Accordingly, there is good reason to argue that timely economic and political reforms might defuse the tensions lest they develop, over time, into a Tunisian or Egyptian scenario.  Nevertheless, the coincidence of an Iranian press campaign denouncing Azerbaijan’s anti-Shiite, pro-American, and pro-Israeli policies with this crisis suggests that Iran is, or would like to be, involved behind the scenes.  Moreover, the merit of the ban of the Hijab notwithstanding, Samadov’s advocacy of violent revolution and suicide attacks represents a clear and present danger.  In the Islamic world such threats are generally not idle ones.

CONCLUSIONS: While criticism of the Aliyev government’s human rights record is justified, it is important to remember that Azerbaijan’s constitution and government, like the U.S. Constitution, in Justice Robert Jackson’s memorable words, “is not a suicide pact”.  Insecure states (like the US in 1798, 1861-65, and 1917-1920) may easily interpret such attacks by revolutionaries as genuine incitements to violence and revolution.  Reform in Azerbaijan may well be desirable, as U.S. reports have noted an increase in the regime’s attacks upon Islamic parties and institutions.  But there is little doubt that many of these targets are affiliated with forces seeking to undermine the state, not just the regime.
In that context, the human rights violations in Azerbaijan do not compare with those of Belarus or with the kangaroo court and show trial of Mikhail Khodorkovsky in Moscow.

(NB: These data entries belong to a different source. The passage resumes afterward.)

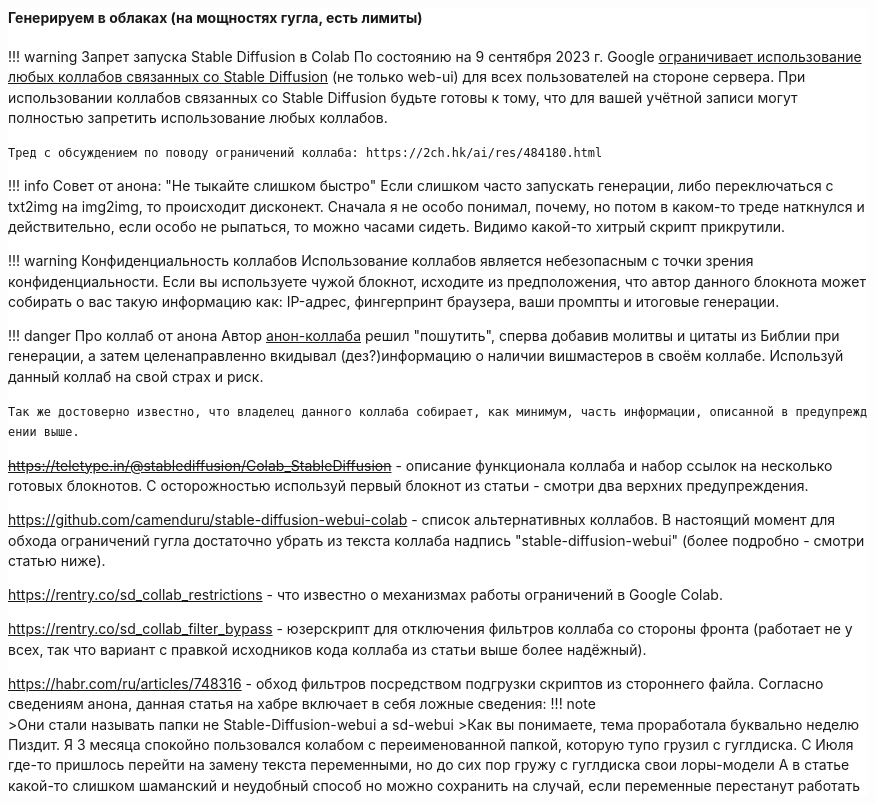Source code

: #### Генерируем в облаках  (на мощностях гугла, есть лимиты)
!!! warning Запрет запуска Stable Diffusion в Colab
    По состоянию на 9 сентября 2023 г. Google [ограничивает использование любых коллабов связанных со Stable Diffusion](https://github.com/AUTOMATIC1111/stable-diffusion-webui/wiki/Online-Services#google-colab) (не только web-ui) для всех пользователей на стороне сервера. При использовании коллабов связанных со Stable Diffusion будьте готовы к тому, что для вашей учётной записи могут полностью запретить использование любых коллабов.

    Тред с обсуждением по поводу ограничений коллаба: https://2ch.hk/ai/res/484180.html

!!! info Совет от анона: "Не тыкайте слишком быстро"
    Если слишком часто запускать генерации, либо переключаться с txt2img на img2img, то происходит дисконект. Сначала я не особо понимал, почему, но потом в каком-то треде наткнулся и действительно, если особо не рыпаться, то можно часами сидеть. Видимо какой-то хитрый скрипт прикрутили. 

!!! warning Конфиденциальность коллабов
    Использование коллабов является небезопасным с точки зрения конфиденциальности. Если вы используете чужой блокнот, исходите из предположения, что автор данного блокнота может собирать о вас такую информацию как: IP-адрес, фингерпринт браузера, ваши промпты и итоговые генерации.

!!! danger Про коллаб от анона
    Автор [анон-коллаба](https://colab.research.google.com/drive/1TC4SSLncPWytSPvquR6Y4-U7wZRfAXrV) решил "пошутить", сперва добавив молитвы и цитаты из Библии при генерации, а затем целенаправленно вкидывал (дез?)информацию о наличии вишмастеров в своём коллабе. Используй данный коллаб на свой страх и риск.

    Так же достоверно известно, что владелец данного коллаба собирает, как минимум, часть информации, описанной в предупреждении выше.


~~https://teletype.in/@stablediffusion/Colab_StableDiffusion~~ - описание функционала коллаба и набор ссылок на несколько готовых блокнотов. С осторожностью используй первый блокнот из статьи - смотри два верхних предупреждения.

https://github.com/camenduru/stable-diffusion-webui-colab - список альтернативных коллабов. В настоящий момент для обхода ограничений гугла достаточно убрать из текста коллаба надпись "stable-diffusion-webui" (более подробно - смотри статью ниже).

https://rentry.co/sd_collab_restrictions - что известно о механизмах работы ограничений в Google Colab.

https://rentry.co/sd_collab_filter_bypass - юзерскрипт для отключения фильтров коллаба со стороны фронта (работает не у всех, так что вариант с правкой исходников кода коллаба из статьи выше более надёжный).

https://habr.com/ru/articles/748316 - обход фильтров посредством подгрузки скриптов из стороннего файла. Согласно сведениям анона, данная статья на хабре включает в себя ложные сведения:
!!! note  
    >Они стали называть папки не Stable-Diffusion-webui а sd-webui
    >Как вы понимаете, тема проработала буквально неделю
    Пиздит. Я 3 месяца спокойно пользовался колабом с переименованной папкой, которую тупо грузил с гуглдиска.
    С Июля где-то пришлось перейти на замену текста переменными, но до сих пор гружу с гуглдиска свои лоры-модели
    А в статье какой-то слишком шаманский и неудобный способ но можно сохранить на случай, если переменные перестанут работать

That does not mean that the Azerbaijani government’s argument that it is under threat from foreign human rights groups should be taken at face value.  Human rights advocacy, to be effective, must recognize these differences along with the similarities and proceed accordingly to effectuate real and lasting reforms in countries that are falling short of their treaty obligations. Governments, too, must discern real threats from imagined  ones. Where a genuine external threat exists, linked to an internal minority disposed towards violence and subversion, it will inevitably be difficult to convince governments that timely reforms are needed lest the government fall prey to Tunisian or Egyptian-like uprisings. 

Failing to grasp the real situation in which Azerbaijan finds itself will only lead Baku to disregard calls for reform from abroad.  Azerbaijan is not Belarus, and it is wrong to treat these two countries whose geopolitical situations are so different as identical twins merely because there are human rights violations in both countries.  Nonetheless, the Tunisian and Egyptian uprisings confirm the wisdom of reforming government from above lest it start to reform itself from below.